** What the exercise asks **
Give as a numbered list, with blank lines left out, the part of the material that opens with the line containing "Document page, 1595x1063 pixels." and closes with the line containing "subtitle Seeding <>", both ends included.
--------------------
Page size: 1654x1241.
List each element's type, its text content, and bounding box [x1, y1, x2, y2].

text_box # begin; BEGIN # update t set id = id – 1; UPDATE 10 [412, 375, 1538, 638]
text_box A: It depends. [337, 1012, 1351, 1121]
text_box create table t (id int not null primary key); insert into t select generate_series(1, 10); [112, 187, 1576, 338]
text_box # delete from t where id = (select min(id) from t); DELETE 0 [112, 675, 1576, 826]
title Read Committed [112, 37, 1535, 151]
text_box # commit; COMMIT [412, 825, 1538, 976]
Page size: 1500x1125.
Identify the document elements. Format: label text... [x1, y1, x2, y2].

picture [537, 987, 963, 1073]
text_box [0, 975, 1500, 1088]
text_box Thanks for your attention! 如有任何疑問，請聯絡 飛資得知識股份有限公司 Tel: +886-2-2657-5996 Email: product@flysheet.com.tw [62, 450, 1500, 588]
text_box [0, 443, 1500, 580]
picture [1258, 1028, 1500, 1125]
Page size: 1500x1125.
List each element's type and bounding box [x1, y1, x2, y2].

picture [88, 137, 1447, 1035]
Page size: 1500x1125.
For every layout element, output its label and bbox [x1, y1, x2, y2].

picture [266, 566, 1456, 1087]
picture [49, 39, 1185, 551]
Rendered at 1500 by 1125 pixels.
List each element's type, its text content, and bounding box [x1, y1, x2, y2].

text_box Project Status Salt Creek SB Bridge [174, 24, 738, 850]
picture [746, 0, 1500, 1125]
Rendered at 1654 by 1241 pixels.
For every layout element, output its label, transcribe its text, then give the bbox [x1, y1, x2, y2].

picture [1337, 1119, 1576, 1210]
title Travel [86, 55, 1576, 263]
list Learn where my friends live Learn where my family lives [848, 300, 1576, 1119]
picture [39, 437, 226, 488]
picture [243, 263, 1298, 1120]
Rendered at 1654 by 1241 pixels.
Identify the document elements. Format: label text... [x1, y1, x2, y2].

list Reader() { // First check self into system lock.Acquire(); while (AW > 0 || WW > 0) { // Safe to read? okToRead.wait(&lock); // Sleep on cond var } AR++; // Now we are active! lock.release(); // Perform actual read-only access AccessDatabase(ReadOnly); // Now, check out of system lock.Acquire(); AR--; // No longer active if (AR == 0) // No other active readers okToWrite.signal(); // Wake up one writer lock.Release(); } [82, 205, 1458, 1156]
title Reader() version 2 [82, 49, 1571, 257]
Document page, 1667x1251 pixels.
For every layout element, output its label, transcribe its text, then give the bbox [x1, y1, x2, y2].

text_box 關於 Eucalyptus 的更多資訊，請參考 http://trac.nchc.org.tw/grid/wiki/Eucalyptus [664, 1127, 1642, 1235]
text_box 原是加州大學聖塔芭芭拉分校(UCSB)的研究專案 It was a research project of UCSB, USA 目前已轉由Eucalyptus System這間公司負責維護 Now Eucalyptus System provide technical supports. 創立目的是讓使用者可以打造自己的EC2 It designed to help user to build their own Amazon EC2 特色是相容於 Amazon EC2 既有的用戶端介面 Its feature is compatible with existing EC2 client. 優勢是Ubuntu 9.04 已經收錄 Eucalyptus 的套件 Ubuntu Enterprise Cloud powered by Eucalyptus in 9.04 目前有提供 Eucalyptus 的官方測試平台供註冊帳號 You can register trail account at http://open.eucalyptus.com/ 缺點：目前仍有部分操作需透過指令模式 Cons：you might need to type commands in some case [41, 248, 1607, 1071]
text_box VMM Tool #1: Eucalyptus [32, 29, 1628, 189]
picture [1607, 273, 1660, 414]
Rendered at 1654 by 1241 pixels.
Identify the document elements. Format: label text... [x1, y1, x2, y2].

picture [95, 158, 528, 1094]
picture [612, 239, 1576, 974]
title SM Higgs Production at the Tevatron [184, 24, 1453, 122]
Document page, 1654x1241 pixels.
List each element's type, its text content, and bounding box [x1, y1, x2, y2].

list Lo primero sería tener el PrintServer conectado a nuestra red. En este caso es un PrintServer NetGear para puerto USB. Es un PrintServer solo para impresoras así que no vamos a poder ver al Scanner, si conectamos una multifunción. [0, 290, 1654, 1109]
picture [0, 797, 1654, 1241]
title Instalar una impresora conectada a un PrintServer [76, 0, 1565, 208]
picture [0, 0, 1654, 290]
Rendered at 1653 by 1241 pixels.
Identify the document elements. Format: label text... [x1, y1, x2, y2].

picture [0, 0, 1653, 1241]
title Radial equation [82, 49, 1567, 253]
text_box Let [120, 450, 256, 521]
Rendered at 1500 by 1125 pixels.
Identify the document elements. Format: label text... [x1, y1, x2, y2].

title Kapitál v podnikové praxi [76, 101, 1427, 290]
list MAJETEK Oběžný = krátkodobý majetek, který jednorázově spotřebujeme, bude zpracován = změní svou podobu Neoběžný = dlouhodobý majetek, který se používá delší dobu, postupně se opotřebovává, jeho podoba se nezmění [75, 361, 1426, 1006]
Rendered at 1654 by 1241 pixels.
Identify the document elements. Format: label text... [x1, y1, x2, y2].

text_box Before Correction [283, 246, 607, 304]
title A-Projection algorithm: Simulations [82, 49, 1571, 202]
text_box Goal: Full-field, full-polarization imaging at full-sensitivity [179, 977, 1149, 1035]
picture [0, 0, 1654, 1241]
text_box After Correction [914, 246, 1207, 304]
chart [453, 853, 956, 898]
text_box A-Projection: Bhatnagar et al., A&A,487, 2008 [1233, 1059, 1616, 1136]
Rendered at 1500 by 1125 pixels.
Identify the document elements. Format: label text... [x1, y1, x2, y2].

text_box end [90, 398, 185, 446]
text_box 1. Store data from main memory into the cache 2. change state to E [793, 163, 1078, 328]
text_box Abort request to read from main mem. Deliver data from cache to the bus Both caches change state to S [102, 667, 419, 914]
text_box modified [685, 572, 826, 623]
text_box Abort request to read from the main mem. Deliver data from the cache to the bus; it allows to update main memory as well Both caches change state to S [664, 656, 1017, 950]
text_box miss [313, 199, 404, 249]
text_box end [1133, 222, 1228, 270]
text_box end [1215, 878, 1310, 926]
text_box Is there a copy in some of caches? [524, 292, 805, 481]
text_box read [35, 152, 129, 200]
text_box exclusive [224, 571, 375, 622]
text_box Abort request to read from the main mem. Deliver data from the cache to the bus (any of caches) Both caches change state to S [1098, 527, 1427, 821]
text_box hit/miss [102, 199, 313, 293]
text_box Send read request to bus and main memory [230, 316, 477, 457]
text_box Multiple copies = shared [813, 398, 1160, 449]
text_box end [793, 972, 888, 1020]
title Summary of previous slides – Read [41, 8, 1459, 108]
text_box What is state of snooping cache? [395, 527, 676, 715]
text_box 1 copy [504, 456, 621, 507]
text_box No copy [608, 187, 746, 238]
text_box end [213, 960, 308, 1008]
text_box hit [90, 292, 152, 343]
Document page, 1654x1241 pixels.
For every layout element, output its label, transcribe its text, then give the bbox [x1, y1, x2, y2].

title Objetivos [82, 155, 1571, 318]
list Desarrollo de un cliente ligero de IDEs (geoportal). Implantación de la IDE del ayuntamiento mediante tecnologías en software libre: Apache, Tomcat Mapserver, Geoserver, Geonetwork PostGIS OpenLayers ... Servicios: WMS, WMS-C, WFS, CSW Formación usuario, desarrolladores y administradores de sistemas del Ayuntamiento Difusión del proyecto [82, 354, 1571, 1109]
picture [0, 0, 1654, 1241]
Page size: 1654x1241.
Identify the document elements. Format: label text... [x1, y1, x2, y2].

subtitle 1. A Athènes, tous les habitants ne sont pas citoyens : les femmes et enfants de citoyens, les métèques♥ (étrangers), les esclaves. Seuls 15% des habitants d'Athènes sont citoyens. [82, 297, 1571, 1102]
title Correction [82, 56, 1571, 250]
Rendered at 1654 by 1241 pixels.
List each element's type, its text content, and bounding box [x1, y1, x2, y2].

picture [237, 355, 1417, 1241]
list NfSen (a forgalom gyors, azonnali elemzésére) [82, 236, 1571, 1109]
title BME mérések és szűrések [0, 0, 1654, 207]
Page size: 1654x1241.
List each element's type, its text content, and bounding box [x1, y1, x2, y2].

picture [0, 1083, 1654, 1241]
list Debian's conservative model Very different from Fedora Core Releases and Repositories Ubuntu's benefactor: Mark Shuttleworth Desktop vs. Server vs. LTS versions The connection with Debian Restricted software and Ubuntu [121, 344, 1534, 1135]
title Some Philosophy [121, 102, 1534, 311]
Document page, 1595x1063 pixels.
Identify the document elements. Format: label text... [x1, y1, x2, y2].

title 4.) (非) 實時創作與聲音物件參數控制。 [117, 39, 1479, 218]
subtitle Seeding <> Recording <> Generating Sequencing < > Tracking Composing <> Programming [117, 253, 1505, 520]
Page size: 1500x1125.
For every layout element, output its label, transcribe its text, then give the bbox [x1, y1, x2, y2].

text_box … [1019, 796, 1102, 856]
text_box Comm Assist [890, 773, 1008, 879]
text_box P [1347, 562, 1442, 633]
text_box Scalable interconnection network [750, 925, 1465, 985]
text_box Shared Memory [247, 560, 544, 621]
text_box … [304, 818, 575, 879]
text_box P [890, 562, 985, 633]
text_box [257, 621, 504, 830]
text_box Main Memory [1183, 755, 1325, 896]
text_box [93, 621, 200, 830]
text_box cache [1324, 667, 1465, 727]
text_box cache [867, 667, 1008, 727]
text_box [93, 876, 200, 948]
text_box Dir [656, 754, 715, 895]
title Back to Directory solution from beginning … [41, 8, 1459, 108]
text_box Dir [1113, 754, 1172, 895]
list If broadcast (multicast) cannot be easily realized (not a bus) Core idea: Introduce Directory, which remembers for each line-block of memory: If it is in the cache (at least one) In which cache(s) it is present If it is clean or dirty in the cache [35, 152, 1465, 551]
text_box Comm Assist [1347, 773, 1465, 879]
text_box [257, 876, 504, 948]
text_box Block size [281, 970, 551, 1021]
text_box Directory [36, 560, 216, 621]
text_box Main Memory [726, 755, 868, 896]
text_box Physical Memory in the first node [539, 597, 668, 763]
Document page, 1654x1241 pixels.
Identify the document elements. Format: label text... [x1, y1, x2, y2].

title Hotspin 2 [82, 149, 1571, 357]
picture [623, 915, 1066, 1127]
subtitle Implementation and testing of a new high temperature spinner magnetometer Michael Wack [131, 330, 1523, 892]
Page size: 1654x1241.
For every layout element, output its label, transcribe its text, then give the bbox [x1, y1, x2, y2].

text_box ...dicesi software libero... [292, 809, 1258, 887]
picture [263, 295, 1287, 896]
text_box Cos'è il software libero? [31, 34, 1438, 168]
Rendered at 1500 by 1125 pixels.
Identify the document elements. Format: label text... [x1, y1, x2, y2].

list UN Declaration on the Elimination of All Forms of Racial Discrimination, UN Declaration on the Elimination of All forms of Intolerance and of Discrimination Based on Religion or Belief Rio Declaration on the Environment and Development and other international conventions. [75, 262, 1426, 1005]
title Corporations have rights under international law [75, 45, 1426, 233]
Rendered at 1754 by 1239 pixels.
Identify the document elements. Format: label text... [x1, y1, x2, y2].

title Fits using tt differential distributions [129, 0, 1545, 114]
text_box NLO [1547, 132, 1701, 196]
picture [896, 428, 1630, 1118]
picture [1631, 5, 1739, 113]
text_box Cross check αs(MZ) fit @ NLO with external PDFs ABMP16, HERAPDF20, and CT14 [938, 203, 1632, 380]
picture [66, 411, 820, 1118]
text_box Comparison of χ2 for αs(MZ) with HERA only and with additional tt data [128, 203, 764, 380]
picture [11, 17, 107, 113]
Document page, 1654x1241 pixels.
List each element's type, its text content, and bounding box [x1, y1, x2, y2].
--------------------
** Final answer **
1. Document page, 1595x1063 pixels.
2. Identify the document elements. Format: label text... [x1, y1, x2, y2].
3. title 4.) (非) 實時創作與聲音物件參數控制。 [117, 39, 1479, 218]
4. subtitle Seeding <> Recording <> Generating Sequencing < > Tracking Composing <> Programming [117, 253, 1505, 520]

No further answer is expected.